Il est d’ailleurs significatif qu’Hitler lui-même en prendra acte[8], et que l’Allemagne cessera de considérer les combattants français libres comme des « francs tireurs » pour leur reconnaître l’application de la convention de Genève sur les prisonniers de guerre. Or, cette convention lie des Etats. De fait, la France Libre est reconnue comme la représentante de la France à partir de ce moment là, y compris par l’Allemagne et l’Italie (qui elle aussi étendra le bénéfice de la convention de Genève aux Français Libres prisonniers). André Malraux dira au sujet de cette bataille : « Nous ne tenons pas Bir Hakeim pour Austerlitz. Mais, comme le premier combat de Jeanne d’Arc à Orléans, Bir Hakeim a été la preuve que la France n’était pas morte ».

Seuls, les Etats-Unis persisteront dans la politique consistant à voir dans les autorités de Vichy, la représentation légitime de la France, ce qui conduira aux difficultés que l’on sait à la suite de l’opération Torch.

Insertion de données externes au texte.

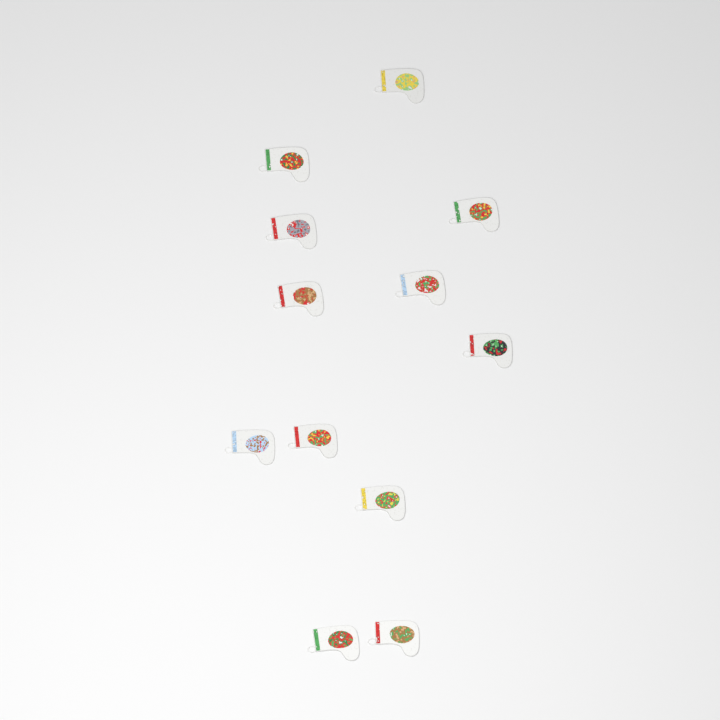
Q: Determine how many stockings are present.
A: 12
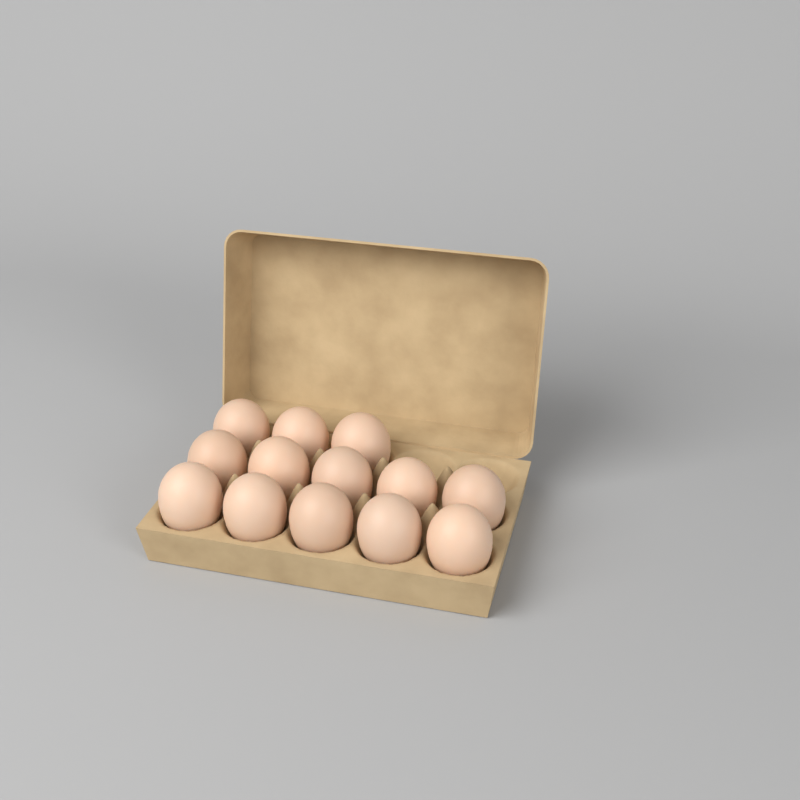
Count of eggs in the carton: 13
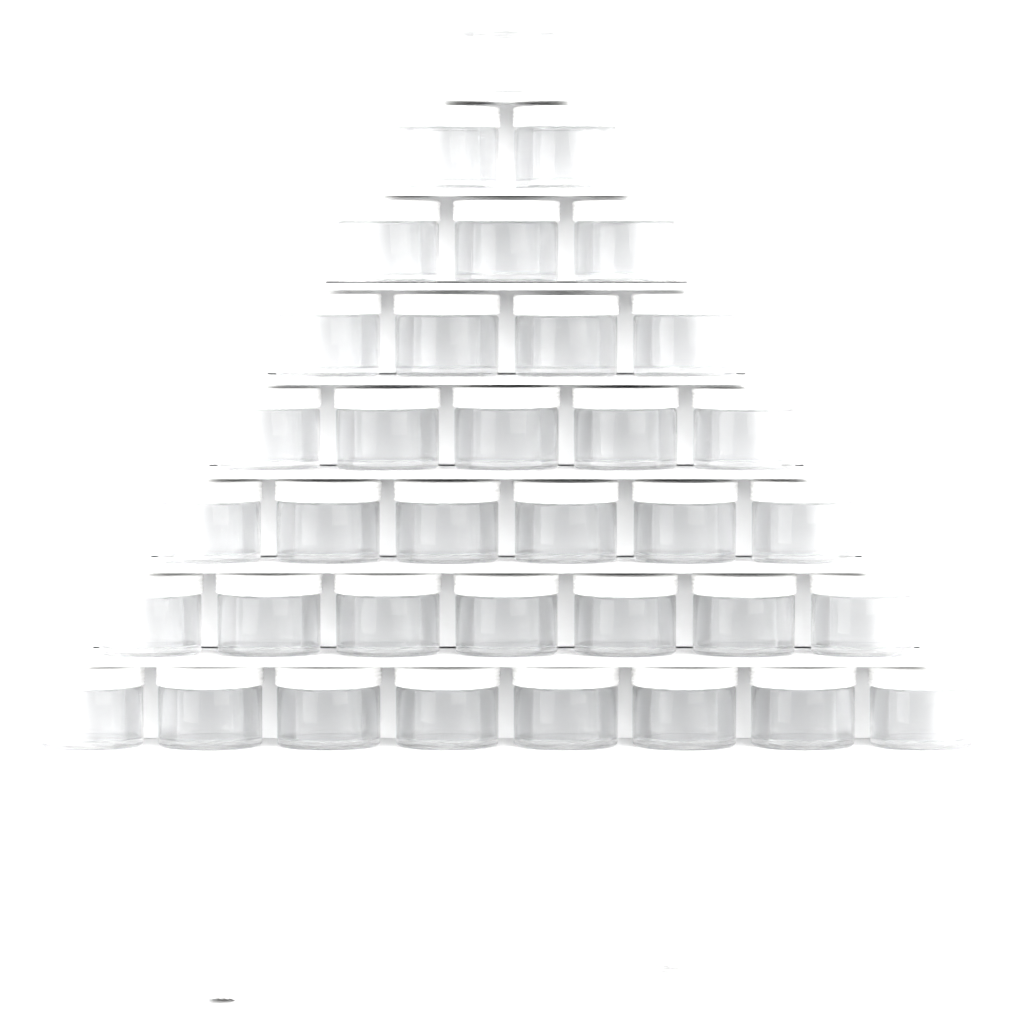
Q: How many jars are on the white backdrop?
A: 39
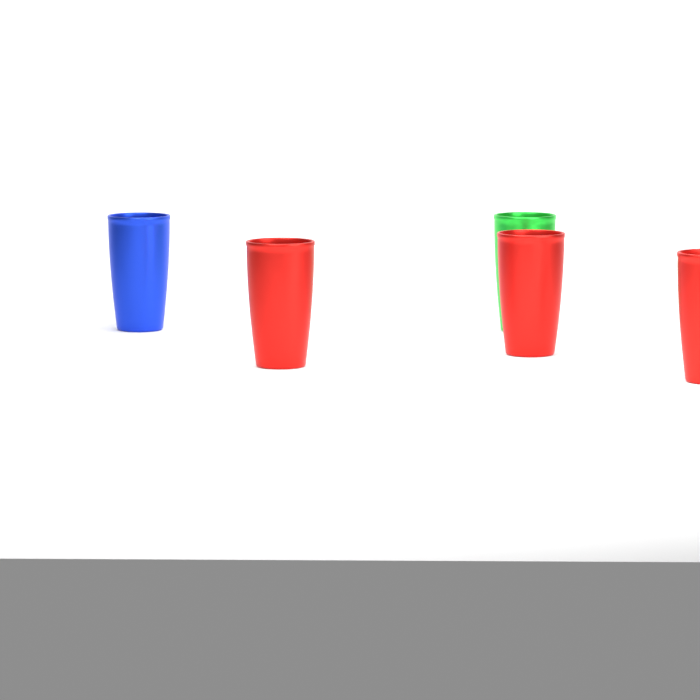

Ils n’abandonneront définitivement cette politique qu’à la veille du débarquement en Normandie du 6 juin 1944.

Et c’est ici que se révèle, implicitement, l’idéologie d’Emmanuel Macron.

 

Un Président engoncé dans l’idéologie américaine

En effet, notre Président semble avoir fait sienne ce qui était la politique de Roosevelt, qui ne reconnut la France Libre que contraint et forcé. L’idéologie américaine est celle d’une culpabilité générale des pays occupé. Elle se fonde d’une part sur l’ignorance des mécanismes d’occupation et de résistance, mécanismes tant psychologiques que militaires qui restent parfaitement étrangers aux américains, mais d’autre part sur la volonté absolue d’avoir avec la Grande-Bretagne le monopole du « camp du bien ». Elle réduit la seconde guerre mondiale à un combat entre les Etats-Unis et les forces de l’Axe, et va jusqu’à passer sous silence la contribution de l’URSS, oubliant que de 1941 à fin 1943, près de 75% des forces allemandes se battaient contre l’Armée Rouge (la RKKA). Cette idéologie est foncièrement a-politique même si elle sert – à l’évidence – des objectifs politiques, et la France avait constamment lutté contre elle, et les dérives qu’elle impliquait, en particulier au moment de l’invasion de l’Irak en 2003.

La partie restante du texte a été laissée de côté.